Analizzando le cifre del gruppo Azimut emerge che nell’anno appena concluso sono stati incassati complessivamente 5,6 miliardi e di questi ben 4,8 arrivano da risparmio gestito, mentre il patrimonio è arrivato a quota 30 miliardi e di questi 26,7 sono riconducibili a fondi e Sicav. «Nel 2015, anno in cui festeggiamo 25 anni di attività, vogliamo proseguire nel trend di crescita della raccolta e delle masse secondo gli obiettivi fissati da piano industriale, raggiungere 50 miliardi di patrimonio totale e 300 milioni di utile netto entro il 2019». Lo ha spiegato Pietro Giuliani, presidente e ceo del gruppo Azimut. «Per farlo – ha proseguito -investiremo molto sullo sviluppo della nostra piattaforma tecnologica per far risparmiare tempo ai nostri financial partner e per migliorare la loro relazione con i clienti. Contribuiranno, inoltre, alla crescita delle masse il reclutamento di profili di fascia alta e la nostra strategia di espansione all’estero, la quale concorre anche ad arricchire la nostra capacità innovativa nella gestione». Il quadro resta positivo anche per il 2015, anche se non manca un po’ di incertezza per il contesto volatile dei listini. «Sono fiducioso che saremo in grado di continuare il nostro percorso di crescita – ha concluso il patron di Azimut – ma è difficile fare ora delle proiezioni puntuali perché la variabile principale del 2015 sarà, a mio avviso, l’andamento dei mercati».
Può brindare anche Banca Generali che nel 2014 ha raccolto in totale oltre 4 miliardi. Cifra che ha permesso di registrare una crescita del 78% rispetto all’anno precedente. Anche in questo caso la parte del leone arriva dal comparto del gestito che nel 2014 ha totalizzato 4,2 miliardi (+51% rispetto al 2013). In crescita pure il patrimonio, andato oltre la soglia dei 36,5 miliardi. Piermario Motta, amministratore delegato di Banca Generali, ha definito il 2014 «un altro anno straordinario che ci vede ai vertici del nostro settore nel mondo Assoreti, per raccolta netta e gestita evidenziando la qualità dell’offerta e la professionalità dei nostri consulenti. Quattro miliardi di raccolta rappresentano un dato molto gratificante perché maturato senza l’aggiunta di investimenti istituzionali ma unicamente dal rapporto dei nostri professionisti con le famiglie italiane». L’ad di Banca Generali sottolinea inoltre la costante ascesa nell’ultimo triennio. «È stato un percorso che ci ha portato ad accrescere le masse di oltre 13 miliardi; un livello che supera per dimensione tante realtà presenti da anni nel nostro comparto». Positive anche le premesse per 2015 alla luce di un contesto di mercato «dove i bassi tassi di interesse – prosegue Motta – e l’incertezza sullo sfondo rendono indispensabile per i risparmiatori italiani il nostro lavoro nella pianificazione finanziaria».
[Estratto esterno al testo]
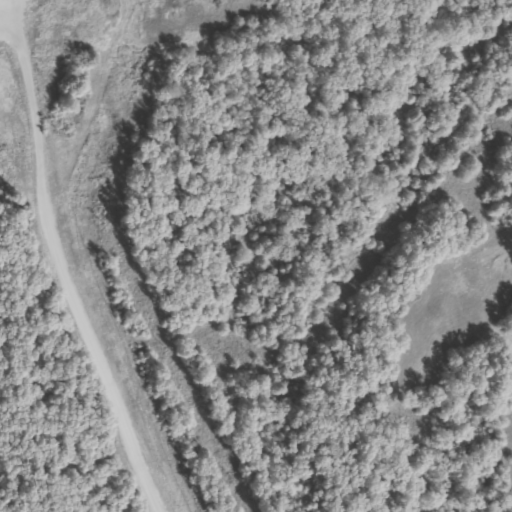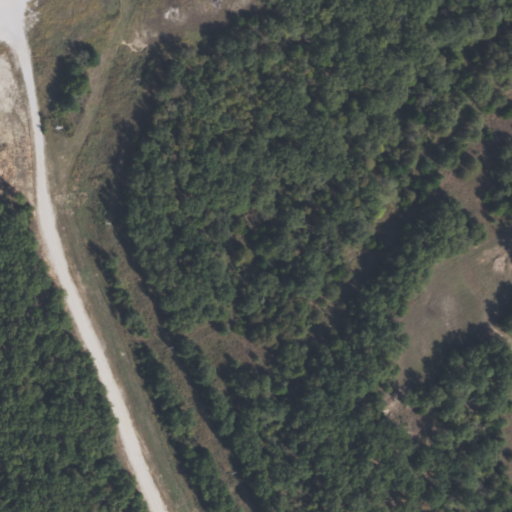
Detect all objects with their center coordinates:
road: (56, 263)
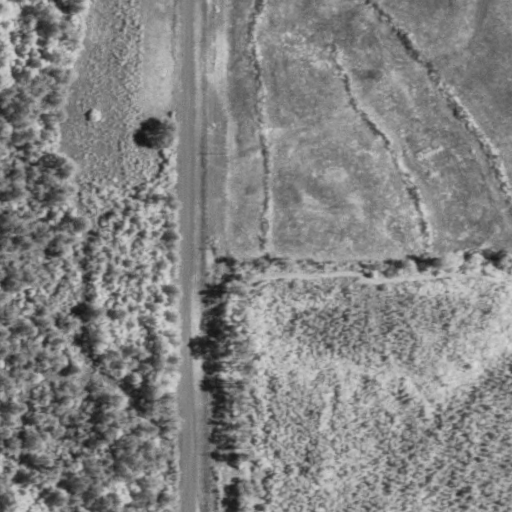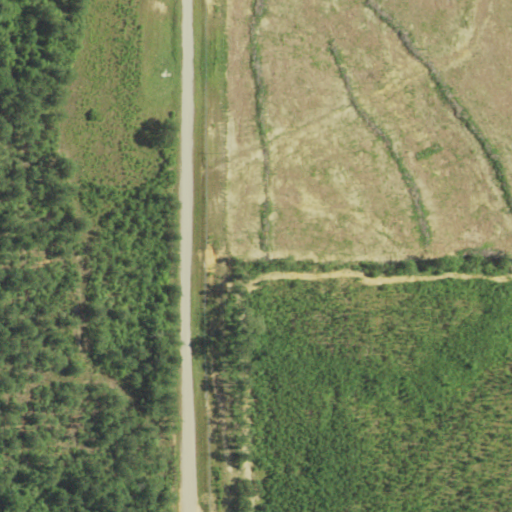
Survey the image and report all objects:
road: (190, 256)
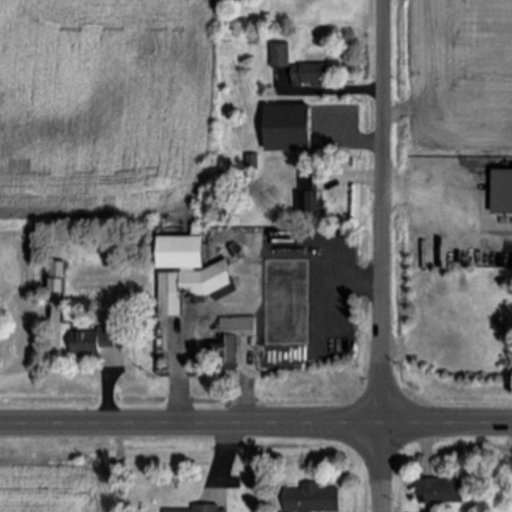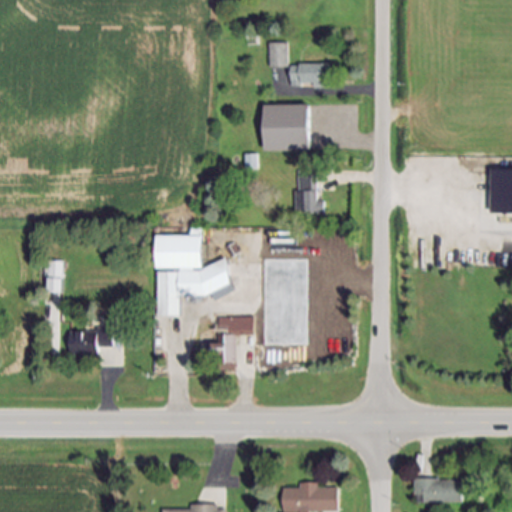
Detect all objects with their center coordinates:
building: (278, 54)
building: (281, 57)
building: (311, 73)
crop: (450, 75)
building: (312, 79)
road: (345, 91)
crop: (105, 108)
building: (289, 128)
building: (290, 132)
building: (254, 165)
building: (502, 191)
building: (502, 191)
building: (309, 194)
building: (311, 198)
road: (425, 204)
road: (382, 256)
building: (186, 273)
building: (188, 273)
building: (56, 277)
building: (247, 326)
building: (93, 341)
building: (93, 343)
building: (241, 352)
building: (227, 353)
road: (178, 397)
road: (246, 399)
road: (107, 402)
road: (256, 425)
road: (226, 448)
crop: (57, 475)
building: (441, 491)
building: (439, 493)
building: (313, 499)
building: (312, 500)
building: (202, 509)
building: (194, 510)
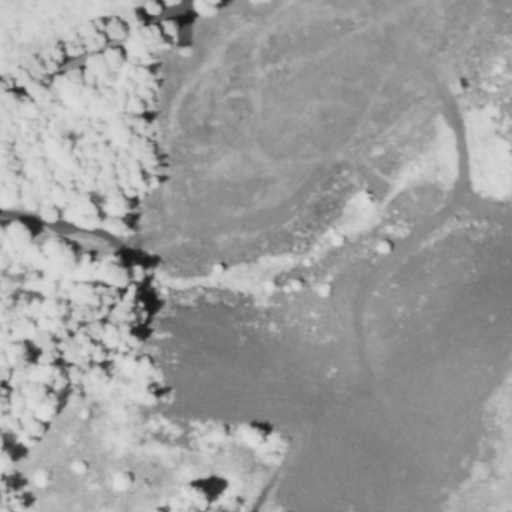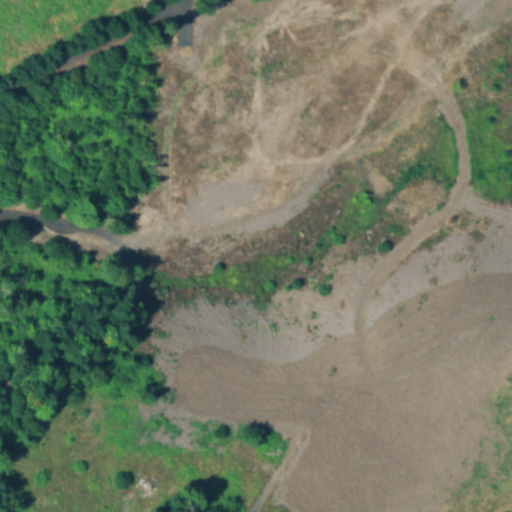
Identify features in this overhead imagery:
road: (178, 2)
road: (10, 212)
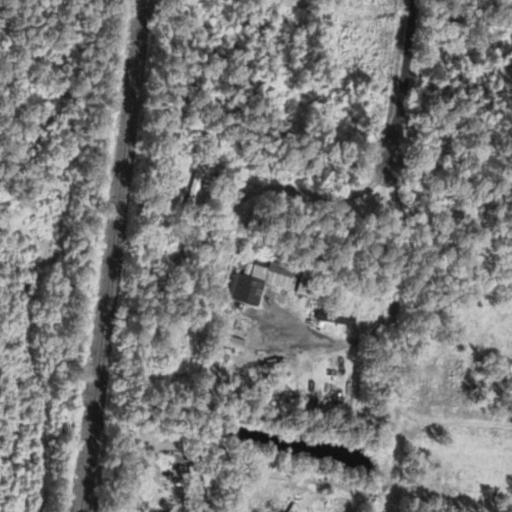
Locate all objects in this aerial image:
road: (402, 97)
building: (190, 189)
railway: (102, 255)
railway: (114, 256)
building: (242, 291)
building: (304, 291)
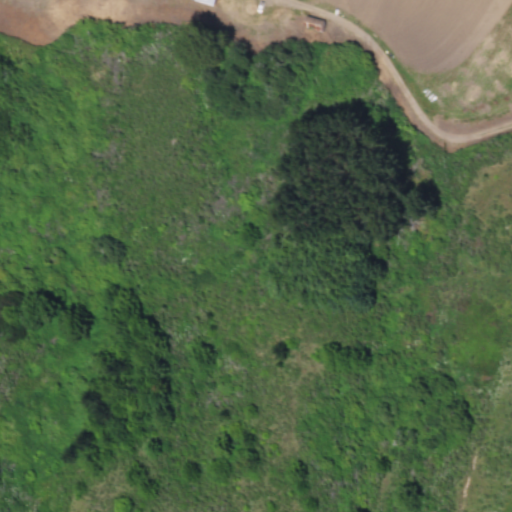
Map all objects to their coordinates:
building: (205, 1)
crop: (409, 50)
road: (388, 84)
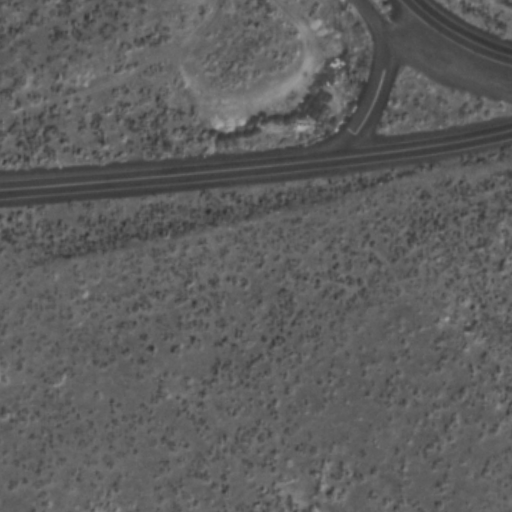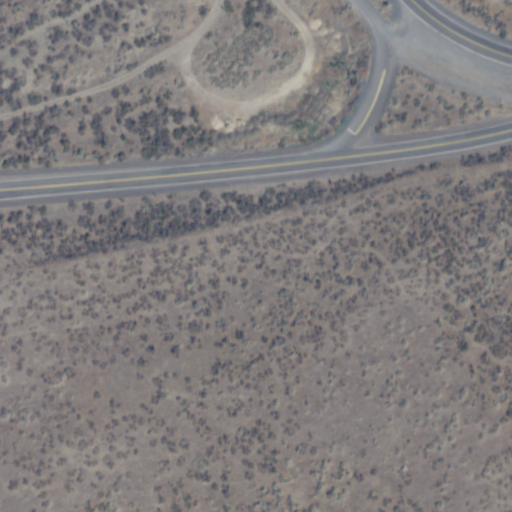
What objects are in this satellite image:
road: (459, 32)
road: (118, 76)
road: (366, 76)
road: (442, 77)
road: (278, 165)
road: (21, 189)
road: (21, 191)
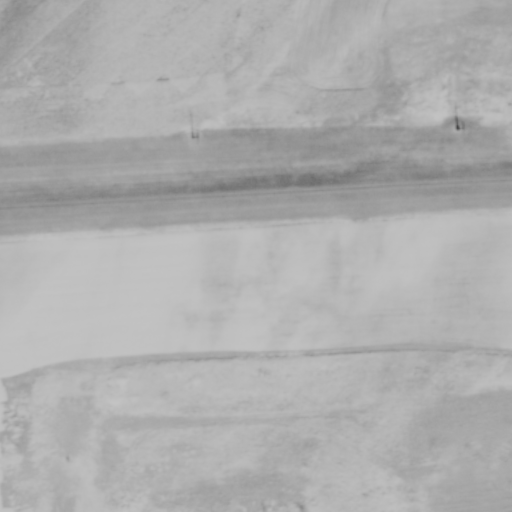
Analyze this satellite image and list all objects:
power tower: (457, 130)
power tower: (193, 139)
road: (256, 193)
Ha superato i 4 miliardi anche la raccolta annuale targata Banca Mediolanum con un incremento del 22% sul 2013. Particolarmente incisiva la raccolta dei fondi comuni (619 milioni in dicembre e 4,8 miliardi nel 2014) che sono da sempre cavallo di battaglia della società guidata da Massimo Doris. «Siamo molto soddisfatti di questi dati – ha spiegato l’ad di Banca Mediolanum – e pensiamo che il risparmio gestito andrà bene anche nel 2015, mentre lo scenario cambierà nel 2016 perché alla fine di quest’anno gli investitori realizzeranno i risultati deludenti del comparto obbligazionario». Comparto grazie al quale è stato realizzata buona parte della raccolta del sistema fondi.In sostanza, quindi, ora è il momento di cambiare strategia. «Noi stiamo già pianificando uno spostamento graduale sull’azionario – prosegue Doris – e lo facciamo attraverso fondi diversificati per settore e per area geografica. Chiaramente mettiamo in preventivo la volatilità, ma pensiamo che questa scelta permetterà di ottenere rendimenti maggiori nel medio/lungo termine».